▶ _TASK ITEM_
Could you filter the records below and keep only the lines with the word "ارائه"?

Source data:
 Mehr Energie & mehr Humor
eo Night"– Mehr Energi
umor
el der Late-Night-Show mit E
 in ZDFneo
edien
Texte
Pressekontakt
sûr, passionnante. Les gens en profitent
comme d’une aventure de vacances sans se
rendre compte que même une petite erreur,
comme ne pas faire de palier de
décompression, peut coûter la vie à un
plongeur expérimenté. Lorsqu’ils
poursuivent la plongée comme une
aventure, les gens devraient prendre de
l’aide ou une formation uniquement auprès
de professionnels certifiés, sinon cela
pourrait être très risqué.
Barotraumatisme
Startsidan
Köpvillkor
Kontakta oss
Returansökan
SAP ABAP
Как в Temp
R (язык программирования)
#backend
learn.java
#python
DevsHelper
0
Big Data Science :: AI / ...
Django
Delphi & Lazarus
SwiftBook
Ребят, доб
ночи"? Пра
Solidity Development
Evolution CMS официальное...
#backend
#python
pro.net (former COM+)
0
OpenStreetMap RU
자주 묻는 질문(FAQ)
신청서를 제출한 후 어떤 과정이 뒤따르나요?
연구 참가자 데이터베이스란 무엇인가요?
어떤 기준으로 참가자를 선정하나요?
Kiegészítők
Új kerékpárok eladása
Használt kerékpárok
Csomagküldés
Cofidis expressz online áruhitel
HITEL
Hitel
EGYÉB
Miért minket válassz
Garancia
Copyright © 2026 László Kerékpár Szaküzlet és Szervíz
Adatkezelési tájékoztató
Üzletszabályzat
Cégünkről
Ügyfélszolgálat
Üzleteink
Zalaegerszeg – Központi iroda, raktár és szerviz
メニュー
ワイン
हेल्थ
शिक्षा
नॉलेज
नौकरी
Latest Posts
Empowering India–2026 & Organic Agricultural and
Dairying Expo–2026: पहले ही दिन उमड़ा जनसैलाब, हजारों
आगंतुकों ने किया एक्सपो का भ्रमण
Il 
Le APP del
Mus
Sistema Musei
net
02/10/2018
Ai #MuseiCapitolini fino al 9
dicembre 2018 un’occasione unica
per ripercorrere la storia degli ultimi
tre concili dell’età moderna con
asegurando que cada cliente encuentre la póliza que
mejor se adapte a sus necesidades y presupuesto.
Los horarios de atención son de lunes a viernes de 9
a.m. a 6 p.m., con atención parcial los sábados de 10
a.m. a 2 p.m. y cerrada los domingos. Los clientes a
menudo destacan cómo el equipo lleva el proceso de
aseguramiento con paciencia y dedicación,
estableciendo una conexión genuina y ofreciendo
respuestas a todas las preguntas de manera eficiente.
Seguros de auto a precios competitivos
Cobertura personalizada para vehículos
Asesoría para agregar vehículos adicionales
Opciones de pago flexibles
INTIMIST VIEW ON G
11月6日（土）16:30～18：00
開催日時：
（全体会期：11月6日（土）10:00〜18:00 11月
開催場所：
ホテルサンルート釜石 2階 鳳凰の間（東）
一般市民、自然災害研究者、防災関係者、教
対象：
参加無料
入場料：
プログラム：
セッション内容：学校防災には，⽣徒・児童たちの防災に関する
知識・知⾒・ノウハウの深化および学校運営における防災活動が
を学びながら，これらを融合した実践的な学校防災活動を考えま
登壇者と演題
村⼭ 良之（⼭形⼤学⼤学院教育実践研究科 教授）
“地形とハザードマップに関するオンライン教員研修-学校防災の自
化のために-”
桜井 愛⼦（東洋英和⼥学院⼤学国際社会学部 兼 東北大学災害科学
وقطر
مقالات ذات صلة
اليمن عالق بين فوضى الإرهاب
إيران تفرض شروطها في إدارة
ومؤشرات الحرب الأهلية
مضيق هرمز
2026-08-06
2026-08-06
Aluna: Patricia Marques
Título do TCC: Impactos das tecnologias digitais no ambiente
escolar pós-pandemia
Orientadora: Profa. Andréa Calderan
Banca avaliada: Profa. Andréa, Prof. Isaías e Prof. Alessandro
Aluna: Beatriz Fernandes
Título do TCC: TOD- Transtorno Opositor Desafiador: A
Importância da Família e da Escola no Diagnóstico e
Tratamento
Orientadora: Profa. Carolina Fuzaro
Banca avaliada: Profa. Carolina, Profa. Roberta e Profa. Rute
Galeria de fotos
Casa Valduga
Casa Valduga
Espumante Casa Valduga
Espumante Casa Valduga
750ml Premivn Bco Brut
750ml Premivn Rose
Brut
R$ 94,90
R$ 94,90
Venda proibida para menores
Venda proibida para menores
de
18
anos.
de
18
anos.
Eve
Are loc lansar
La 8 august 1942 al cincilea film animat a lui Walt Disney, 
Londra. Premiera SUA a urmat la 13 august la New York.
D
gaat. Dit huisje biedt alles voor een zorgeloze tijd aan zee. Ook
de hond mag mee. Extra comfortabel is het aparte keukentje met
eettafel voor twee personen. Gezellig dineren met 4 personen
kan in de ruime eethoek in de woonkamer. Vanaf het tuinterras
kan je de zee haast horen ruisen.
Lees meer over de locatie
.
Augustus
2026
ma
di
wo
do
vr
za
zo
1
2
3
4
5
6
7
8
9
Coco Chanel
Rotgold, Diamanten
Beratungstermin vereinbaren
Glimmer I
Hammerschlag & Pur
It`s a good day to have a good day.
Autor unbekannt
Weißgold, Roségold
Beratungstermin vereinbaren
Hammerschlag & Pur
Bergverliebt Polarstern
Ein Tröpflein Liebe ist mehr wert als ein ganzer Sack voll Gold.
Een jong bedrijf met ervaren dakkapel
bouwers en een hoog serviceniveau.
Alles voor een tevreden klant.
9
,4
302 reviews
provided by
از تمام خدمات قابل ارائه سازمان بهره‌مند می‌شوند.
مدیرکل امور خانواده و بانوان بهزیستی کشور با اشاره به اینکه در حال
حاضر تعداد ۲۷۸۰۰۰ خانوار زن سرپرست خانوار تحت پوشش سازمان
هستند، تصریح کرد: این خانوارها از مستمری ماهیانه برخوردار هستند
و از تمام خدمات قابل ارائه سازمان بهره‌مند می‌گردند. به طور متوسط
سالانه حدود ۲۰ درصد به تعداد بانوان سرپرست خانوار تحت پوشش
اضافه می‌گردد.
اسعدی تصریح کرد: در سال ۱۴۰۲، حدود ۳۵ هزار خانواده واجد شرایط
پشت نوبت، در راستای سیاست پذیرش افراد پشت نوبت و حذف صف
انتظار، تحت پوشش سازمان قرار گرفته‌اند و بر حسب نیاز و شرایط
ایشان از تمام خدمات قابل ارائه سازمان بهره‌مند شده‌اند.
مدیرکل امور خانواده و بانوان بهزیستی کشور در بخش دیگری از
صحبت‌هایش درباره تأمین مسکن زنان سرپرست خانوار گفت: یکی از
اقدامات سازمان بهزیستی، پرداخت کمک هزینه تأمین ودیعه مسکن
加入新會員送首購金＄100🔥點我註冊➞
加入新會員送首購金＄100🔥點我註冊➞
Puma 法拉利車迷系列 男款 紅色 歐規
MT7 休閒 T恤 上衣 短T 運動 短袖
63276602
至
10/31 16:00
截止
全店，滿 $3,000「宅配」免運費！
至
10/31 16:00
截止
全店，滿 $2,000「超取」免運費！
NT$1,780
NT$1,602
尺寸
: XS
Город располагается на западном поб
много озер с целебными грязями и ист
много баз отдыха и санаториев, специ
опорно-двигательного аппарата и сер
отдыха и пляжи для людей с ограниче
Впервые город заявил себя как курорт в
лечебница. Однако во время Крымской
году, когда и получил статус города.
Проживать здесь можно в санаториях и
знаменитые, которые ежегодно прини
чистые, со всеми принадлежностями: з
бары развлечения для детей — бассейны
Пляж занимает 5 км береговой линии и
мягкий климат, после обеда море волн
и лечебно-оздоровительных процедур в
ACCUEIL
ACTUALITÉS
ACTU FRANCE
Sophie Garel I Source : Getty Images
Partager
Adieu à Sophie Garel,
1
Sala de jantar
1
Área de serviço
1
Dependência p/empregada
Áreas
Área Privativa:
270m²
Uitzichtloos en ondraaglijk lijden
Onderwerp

▶ _EXERCISE RESPONSE_
از تمام خدمات قابل ارائه سازمان بهره‌مند می‌شوند.
و از تمام خدمات قابل ارائه سازمان بهره‌مند می‌گردند. به طور متوسط
ایشان از تمام خدمات قابل ارائه سازمان بهره‌مند شده‌اند.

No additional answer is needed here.